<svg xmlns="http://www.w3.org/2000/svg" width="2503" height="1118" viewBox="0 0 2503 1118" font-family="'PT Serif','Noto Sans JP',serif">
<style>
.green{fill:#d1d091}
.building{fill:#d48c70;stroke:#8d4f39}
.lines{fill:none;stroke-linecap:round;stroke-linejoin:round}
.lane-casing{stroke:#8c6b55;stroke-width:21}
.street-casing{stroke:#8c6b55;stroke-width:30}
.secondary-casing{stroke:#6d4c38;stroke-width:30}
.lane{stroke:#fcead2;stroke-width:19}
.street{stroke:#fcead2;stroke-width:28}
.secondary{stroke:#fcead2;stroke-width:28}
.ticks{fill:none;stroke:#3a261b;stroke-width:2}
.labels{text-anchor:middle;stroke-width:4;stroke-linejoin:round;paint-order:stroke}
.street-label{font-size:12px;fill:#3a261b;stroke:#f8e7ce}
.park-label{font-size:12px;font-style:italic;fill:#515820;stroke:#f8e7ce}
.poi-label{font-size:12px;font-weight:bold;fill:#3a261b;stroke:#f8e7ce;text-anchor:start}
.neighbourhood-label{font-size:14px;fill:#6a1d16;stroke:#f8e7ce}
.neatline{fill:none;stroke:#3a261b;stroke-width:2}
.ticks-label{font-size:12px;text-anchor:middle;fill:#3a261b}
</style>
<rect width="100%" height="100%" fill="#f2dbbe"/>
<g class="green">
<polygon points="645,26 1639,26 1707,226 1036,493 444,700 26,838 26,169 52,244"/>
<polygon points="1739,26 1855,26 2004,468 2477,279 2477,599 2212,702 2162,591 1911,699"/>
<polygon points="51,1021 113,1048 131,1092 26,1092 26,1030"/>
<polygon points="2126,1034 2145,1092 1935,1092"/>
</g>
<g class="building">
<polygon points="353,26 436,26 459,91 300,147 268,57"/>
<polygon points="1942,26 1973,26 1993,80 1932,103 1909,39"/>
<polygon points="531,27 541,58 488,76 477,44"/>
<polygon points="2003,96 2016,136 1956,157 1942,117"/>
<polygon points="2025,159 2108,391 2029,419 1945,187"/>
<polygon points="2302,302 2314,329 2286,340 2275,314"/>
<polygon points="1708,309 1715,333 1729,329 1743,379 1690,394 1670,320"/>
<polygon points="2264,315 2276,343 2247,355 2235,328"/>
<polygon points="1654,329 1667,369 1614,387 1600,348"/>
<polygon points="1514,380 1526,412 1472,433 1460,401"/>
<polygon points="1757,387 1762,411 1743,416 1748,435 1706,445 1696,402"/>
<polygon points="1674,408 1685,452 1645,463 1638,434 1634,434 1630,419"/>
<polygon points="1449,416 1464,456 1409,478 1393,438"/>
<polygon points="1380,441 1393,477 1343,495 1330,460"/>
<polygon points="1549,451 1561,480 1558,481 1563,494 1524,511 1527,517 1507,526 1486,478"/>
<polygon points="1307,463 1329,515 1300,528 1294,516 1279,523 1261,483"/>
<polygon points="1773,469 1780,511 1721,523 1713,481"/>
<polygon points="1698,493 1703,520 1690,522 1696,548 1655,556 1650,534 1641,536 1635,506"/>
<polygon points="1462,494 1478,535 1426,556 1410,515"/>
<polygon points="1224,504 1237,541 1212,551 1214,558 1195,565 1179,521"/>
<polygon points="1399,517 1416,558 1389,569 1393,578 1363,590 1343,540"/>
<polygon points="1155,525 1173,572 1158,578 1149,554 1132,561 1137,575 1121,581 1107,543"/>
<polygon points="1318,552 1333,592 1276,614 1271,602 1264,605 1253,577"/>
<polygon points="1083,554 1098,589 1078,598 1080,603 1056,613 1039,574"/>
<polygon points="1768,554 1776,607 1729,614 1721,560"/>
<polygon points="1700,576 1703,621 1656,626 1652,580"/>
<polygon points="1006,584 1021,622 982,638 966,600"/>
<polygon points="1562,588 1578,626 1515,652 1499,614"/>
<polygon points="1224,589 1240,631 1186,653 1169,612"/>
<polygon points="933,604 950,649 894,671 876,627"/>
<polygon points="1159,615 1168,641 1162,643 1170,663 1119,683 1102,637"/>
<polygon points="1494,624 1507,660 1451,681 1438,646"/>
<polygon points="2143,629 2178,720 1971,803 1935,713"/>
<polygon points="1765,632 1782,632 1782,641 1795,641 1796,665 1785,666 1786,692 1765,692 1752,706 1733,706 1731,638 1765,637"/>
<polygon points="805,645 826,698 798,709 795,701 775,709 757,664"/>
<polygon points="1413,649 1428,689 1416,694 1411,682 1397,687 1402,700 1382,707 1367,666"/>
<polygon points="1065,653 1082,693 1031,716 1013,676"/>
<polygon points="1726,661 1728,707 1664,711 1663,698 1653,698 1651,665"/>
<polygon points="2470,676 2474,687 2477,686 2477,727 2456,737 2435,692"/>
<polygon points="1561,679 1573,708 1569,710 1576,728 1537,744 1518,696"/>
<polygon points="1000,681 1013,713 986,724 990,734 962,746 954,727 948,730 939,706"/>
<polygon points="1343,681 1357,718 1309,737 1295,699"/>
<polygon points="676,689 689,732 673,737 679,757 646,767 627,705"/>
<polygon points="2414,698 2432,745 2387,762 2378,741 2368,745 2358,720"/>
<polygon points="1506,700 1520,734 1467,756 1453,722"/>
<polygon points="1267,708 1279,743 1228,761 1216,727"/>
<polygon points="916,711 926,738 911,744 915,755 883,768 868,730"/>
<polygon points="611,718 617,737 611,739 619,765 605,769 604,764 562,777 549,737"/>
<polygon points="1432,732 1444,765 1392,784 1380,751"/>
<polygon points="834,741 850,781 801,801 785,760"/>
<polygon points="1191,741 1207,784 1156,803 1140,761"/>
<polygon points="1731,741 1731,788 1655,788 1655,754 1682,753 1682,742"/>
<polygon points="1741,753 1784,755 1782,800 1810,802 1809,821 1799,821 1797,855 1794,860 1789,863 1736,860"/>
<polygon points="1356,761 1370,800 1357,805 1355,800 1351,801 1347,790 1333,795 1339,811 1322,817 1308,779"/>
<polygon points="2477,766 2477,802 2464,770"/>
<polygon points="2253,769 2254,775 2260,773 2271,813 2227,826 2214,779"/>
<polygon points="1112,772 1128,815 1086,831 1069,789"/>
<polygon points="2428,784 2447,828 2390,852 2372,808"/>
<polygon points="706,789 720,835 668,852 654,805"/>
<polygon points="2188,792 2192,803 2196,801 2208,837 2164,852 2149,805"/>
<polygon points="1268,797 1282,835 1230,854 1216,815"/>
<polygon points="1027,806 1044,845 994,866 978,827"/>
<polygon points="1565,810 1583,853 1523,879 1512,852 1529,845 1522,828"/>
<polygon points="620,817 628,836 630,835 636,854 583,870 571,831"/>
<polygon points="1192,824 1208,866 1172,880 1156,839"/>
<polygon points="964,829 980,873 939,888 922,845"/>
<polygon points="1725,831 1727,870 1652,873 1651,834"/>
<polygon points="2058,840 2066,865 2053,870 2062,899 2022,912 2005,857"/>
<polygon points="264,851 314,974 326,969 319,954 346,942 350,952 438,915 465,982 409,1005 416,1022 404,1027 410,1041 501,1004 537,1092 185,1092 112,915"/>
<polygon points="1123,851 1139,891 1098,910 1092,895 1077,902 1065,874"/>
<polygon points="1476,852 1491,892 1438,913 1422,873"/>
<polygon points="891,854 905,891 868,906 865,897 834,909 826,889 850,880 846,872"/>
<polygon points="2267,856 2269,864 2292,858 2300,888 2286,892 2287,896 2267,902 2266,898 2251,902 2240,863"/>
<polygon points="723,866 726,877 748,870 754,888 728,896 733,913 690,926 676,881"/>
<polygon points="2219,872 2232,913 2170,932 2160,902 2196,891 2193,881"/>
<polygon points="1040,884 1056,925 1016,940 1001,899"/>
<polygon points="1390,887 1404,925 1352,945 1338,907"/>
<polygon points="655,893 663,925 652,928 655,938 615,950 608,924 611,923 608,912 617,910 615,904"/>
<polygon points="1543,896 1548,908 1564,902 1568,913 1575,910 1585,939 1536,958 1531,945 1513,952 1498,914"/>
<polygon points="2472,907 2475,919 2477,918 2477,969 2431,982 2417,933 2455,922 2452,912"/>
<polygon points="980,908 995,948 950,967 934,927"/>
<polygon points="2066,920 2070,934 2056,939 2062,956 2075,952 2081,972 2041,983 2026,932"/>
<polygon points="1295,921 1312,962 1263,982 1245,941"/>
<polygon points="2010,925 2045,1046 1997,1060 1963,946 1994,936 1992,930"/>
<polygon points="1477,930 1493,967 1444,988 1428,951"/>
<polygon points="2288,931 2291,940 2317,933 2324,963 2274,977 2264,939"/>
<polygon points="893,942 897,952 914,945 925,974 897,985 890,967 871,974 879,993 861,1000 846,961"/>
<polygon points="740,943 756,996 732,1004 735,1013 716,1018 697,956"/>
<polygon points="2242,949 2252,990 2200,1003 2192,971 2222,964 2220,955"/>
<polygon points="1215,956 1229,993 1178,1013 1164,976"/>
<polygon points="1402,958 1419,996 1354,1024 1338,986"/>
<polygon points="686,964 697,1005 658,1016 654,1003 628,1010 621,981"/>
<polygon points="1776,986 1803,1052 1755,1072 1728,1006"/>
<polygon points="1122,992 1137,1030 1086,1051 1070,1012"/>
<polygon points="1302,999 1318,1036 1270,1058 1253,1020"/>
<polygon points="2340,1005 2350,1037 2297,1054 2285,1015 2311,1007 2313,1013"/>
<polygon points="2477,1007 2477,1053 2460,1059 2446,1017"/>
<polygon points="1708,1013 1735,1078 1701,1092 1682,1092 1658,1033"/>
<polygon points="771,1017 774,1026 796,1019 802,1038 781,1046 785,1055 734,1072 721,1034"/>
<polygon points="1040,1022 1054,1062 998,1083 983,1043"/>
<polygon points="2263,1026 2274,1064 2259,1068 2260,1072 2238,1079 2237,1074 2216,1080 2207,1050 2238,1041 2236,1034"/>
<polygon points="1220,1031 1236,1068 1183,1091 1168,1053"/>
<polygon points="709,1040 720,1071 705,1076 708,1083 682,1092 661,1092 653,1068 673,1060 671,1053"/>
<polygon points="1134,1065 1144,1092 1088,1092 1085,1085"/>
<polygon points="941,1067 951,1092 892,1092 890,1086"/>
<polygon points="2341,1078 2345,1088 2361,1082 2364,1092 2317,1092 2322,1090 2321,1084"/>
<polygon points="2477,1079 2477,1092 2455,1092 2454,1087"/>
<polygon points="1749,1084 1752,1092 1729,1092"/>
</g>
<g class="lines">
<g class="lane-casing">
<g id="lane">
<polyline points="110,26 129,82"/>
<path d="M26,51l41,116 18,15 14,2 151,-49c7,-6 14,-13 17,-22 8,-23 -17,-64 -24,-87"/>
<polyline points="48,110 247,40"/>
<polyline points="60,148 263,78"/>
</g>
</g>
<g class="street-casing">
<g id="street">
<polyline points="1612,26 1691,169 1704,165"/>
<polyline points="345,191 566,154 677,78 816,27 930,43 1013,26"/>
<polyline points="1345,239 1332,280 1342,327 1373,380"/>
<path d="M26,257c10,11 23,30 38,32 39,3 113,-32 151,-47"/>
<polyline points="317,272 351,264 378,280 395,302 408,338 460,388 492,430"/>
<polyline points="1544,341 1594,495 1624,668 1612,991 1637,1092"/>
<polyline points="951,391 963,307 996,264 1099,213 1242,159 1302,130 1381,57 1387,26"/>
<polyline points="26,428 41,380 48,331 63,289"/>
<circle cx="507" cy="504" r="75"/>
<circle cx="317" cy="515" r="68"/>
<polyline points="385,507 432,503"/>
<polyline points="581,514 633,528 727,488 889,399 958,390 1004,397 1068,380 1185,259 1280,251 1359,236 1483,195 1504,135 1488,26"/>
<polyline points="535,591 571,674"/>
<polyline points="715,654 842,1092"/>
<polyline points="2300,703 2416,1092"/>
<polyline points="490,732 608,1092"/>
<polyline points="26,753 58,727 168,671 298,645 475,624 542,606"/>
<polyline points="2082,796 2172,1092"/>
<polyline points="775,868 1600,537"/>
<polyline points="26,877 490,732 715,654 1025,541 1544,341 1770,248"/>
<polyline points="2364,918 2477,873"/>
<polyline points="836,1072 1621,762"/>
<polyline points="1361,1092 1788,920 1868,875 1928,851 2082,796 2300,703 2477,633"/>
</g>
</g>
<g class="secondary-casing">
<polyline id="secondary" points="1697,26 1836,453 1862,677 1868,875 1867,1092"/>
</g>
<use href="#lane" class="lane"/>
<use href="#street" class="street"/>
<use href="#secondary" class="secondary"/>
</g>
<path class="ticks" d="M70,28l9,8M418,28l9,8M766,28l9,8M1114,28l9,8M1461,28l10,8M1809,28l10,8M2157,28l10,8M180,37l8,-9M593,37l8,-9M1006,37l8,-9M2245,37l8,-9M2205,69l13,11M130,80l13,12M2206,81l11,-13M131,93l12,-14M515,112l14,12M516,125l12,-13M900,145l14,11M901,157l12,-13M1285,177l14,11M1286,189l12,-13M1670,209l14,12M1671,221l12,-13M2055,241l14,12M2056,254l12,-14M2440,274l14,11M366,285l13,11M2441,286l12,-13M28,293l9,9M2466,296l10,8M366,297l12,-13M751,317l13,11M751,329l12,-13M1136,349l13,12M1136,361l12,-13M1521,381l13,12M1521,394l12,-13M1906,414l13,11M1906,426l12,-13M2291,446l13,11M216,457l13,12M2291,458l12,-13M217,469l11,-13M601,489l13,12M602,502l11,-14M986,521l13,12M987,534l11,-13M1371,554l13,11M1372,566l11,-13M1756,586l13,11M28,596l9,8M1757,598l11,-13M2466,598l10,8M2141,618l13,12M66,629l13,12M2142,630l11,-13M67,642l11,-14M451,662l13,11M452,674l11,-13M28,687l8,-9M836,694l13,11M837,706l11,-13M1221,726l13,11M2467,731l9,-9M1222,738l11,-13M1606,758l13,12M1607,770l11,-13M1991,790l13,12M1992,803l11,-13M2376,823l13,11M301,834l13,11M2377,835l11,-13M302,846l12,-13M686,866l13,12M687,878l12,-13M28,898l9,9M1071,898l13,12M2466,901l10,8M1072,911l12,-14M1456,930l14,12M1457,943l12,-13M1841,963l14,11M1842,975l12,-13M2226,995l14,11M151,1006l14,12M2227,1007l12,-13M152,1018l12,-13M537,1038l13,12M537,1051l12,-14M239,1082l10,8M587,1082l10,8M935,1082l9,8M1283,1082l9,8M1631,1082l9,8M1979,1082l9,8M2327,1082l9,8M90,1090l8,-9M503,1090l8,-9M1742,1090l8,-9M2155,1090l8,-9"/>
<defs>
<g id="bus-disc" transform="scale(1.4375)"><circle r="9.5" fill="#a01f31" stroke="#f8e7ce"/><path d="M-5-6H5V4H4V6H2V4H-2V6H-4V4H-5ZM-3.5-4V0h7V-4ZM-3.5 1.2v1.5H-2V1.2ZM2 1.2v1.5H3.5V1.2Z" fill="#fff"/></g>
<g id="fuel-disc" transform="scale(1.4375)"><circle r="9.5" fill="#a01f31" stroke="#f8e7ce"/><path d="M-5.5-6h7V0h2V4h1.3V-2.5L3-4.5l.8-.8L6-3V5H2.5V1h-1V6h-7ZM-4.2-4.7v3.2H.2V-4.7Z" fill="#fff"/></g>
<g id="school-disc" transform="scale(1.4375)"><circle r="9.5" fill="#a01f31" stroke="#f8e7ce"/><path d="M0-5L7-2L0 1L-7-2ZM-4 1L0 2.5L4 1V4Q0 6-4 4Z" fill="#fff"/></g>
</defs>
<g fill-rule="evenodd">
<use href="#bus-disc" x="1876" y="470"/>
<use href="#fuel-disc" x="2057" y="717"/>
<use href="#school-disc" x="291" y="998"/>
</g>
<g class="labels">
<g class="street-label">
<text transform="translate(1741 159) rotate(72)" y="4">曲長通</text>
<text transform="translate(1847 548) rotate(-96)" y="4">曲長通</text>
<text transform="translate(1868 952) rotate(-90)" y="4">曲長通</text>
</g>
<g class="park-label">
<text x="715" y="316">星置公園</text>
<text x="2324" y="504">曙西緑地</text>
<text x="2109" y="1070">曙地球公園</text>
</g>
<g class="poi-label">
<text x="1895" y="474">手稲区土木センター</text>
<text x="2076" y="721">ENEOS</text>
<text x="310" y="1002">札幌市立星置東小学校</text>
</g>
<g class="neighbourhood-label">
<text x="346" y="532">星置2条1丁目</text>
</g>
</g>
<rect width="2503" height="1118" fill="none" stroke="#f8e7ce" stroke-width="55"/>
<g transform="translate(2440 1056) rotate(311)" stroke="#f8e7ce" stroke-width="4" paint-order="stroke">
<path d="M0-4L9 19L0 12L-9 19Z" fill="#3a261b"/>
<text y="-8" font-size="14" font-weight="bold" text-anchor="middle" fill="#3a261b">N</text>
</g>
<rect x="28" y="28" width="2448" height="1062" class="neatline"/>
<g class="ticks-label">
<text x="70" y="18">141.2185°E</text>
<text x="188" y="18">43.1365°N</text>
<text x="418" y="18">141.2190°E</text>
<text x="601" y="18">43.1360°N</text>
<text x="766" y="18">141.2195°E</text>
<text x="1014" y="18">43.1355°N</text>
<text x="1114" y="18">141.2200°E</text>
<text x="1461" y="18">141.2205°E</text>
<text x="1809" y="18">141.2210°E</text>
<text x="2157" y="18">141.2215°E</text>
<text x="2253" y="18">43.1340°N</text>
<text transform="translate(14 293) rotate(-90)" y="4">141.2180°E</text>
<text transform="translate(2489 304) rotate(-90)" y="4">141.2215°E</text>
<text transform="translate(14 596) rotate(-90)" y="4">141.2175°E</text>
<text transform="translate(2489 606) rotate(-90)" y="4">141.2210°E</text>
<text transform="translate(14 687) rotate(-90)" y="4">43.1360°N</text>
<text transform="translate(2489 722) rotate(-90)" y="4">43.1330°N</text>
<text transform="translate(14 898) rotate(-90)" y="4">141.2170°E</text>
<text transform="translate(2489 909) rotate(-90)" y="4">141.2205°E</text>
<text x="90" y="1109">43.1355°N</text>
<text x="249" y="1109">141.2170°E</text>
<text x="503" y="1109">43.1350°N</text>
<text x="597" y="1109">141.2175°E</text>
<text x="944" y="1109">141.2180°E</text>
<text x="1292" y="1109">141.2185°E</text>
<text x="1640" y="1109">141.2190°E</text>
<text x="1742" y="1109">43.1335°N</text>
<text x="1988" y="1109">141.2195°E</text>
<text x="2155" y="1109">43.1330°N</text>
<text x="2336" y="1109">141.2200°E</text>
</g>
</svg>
********
Would you filter the records and copy each line that contains the word "lines"?

.lines{fill:none;stroke-linecap:round;stroke-linejoin:round}
<g class="lines">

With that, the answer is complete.